I would like to begin by telling you about the nature journals that I have kept over the years—growing in artistry from year to year, filled with memories of the outdoors when my children were small. These journals, however, do not exist. Over the last five years, my attempts amount to a dozen pages interspersed with scribbles from one child or another. During my summer planning, I decided that it was worth yet another attempt. We would let go of all the failed methods and give it another go… and suddenly nature journaling is the highlight of our school week.
I first became familiar with the idea of nature journaling through the ideas of Charlotte Mason. In my early homeschool days, I read several of her volumes searching to provide a more robust educational foundation for my children in the early years. In Volume I, Home Education, Miss Mason writes:
It would be well if all we persons in authority, parents and all who act for parents, could make up our minds that there is no sort of knowledge to be got in those early years so valuable to children as that which they get for themselves of the world they live in. Let them once get touch with Nature, and a habit is formed which will be a source of delight through life. We were all meant to be naturalists, each in his degree, and it is inexcusable to live in a world so full of the marvels of plant and animal life and to care for none of these things.1
Keeping a natural journal is not just for hippies or idealists. It is a valuable skill lost to many corners of classical education—recording observations and questions about the natural world around us. Natural journaling begins by considering three questions: What do you notice? What do you wonder? What does this remind you of? We respond to these observations and questions through three “languages”: words, numbers, and pictures. Students can draw pictures from varying perspectives, describe and classify with words, and count and measure with numbers. Together, this teaches us not only to observe and wonder but also to communicate what we see in various ways.
It is tempting to argue that nature journaling is beneficial because it “integrates subjects.” This, however, is false. It does not integrate subjects. It allows us to see the natural integration of knowledge, which exists until we obscure it with artificial subject divisions. Journals are a way to practice drawing, painting, color theory, math, geography, writing, and natural philosophy in beautiful harmony together.
Over the years I read various resources about nature journaling with guidelines and ideals that made it unattainable for us, especially because I had not developed any skill in this area. But starting with simple supplies, small tasks, and realistic expectations has (finally) made nature journaling not only a sustainable but also a beautiful part of our homeschool.
You can start with just a pencil and a journal.

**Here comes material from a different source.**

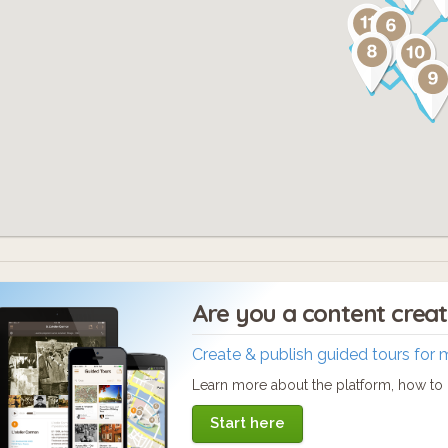
Are you a content crea
Create & publish guided tours for 
Learn more about the platform, how to c
Start here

Choose a hardback journal with unlined paper that lays flat and is not spiral bound, which tears easily. It’s important to start with a good size—large journals can overwhelm with the tyranny of the blank page. You do not need specialized paper; I bought our journals for roughly six dollars apiece. If you want to add color, Prismacolor colored pencils are an easy choice. If you want to watercolor, basic Crayola watercolors work fine for younger students. However, these pigments are colors that are not often found in nature. As kids get older and want their journals to resemble the natural world more closely, basic watercolor sets are frustrating. Windsor and Newton make a Cotman Sketchers Pocket Set with twelve beautiful, naturally occurring colors. I gave these to my kids as a Christmas present, and they have lasted for many years. In a school setting, these would be more of an investment, but a school could reasonably purchase a few class sets for teachers to share.
Going (or worse, sending) kids outside and saying, “Do a nature journal,” or even “Do a nature journal of a tree in this area,” does not work well. For beginners, this is vague and frustrating. This year, I discovered John Muir Laws’ Nature Journal Connection videos. He has many tutorials on his YouTube channel, but this series is particularly geared towards teaching children nature journaling. Each of the videos is ten to fifteen minutes long and teaches a particular nature journaling skill. At the end of the video, Laws gives an exercise for the students to go and do. Of the videos we have seen so far, these exercises are suitable for a backyard or small green space on school grounds. It is important to do nature journals with your students. If you have a kindergarten class in a formal school setting, this might be unrealistic. But this could be solved by partnering with older students during a special “nature journal buddy” time.
The idea that you have to take a special trip to do a nature journal is not only unnecessary, it’s also a hindrance. Countless times I have taken my kids to a wildlife preserve and our journals have not left our bags because my kids want to play and explore. I have found that it builds their observation skills and sense of wonder to go into our yard time after time and observe something that we have not noticed before. When Florida weather becomes tolerable in the fall, we often take nature walks at a park near our home. It is a familiar place where we can observe the changes over the seasons and years (and get extraordinarily muddy).
For those who worry that classical education neglects the sciences, nature journaling develops fundamental skills crucial for later scientific study. In Abolition of Man, C. S. Lewis expresses hope for a “new” Natural Philosophy which realizes that artificial and abstracted views of nature are a view, not reality. But the special beauty of nature journaling is that it allows us an unmediated gaze into God’s grandeur, “because the Holy Ghost over the bent world broods with warm breast and with ah! Bright wings.”